**EXERCISE OBJECTIVE:** Copy every record word for word. Pictures are not part of the copy.

**ENTRIES SUPPLIED:**

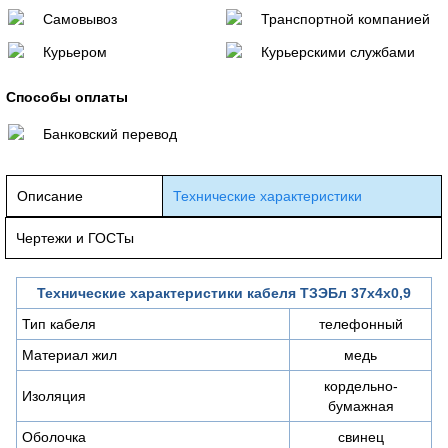
Самовывоз
Транспортной компанией
Курьером
Курьерскими службами
Способы оплаты
Банковский перевод
Описание
Технические характеристики
Чертежи и ГОСТы
Технические характеристики кабеля ТЗЭБл 37х4х0,9
Тип кабеля
телефонный
Материал жил
медь
кордельно-
Изоляция
бумажная
Оболочка
свинец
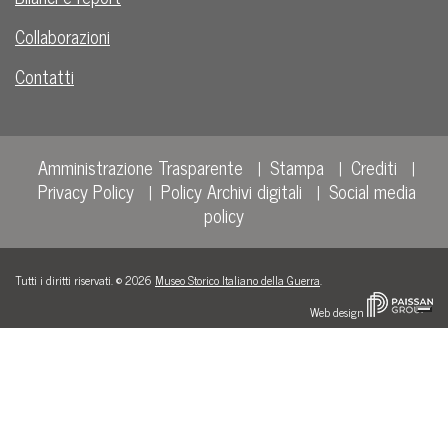
Collaborazioni
Contatti
Amministrazione Trasparente
Stampa
Crediti
Privacy Policy
Policy Archivi digitali
Social media
policy
Tutti i diritti riservati. © 2026
Museo Storico Italiano della Guerra
.
Web design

**ANSWER FOR THIS EXERCISE:**
Самовывоз
Транспортной компанией
Курьером
Курьерскими службами
Способы оплаты
Банковский перевод
Описание
Технические характеристики
Чертежи и ГОСТы
Технические характеристики кабеля ТЗЭБл 37х4х0,9
Тип кабеля
телефонный
Материал жил
медь
кордельно-
Изоляция
бумажная
Оболочка
свинец
Collaborazioni
Contatti
Amministrazione Trasparente
Stampa
Crediti
Privacy Policy
Policy Archivi digitali
Social media
policy
Tutti i diritti riservati. © 2026
Museo Storico Italiano della Guerra
.
Web design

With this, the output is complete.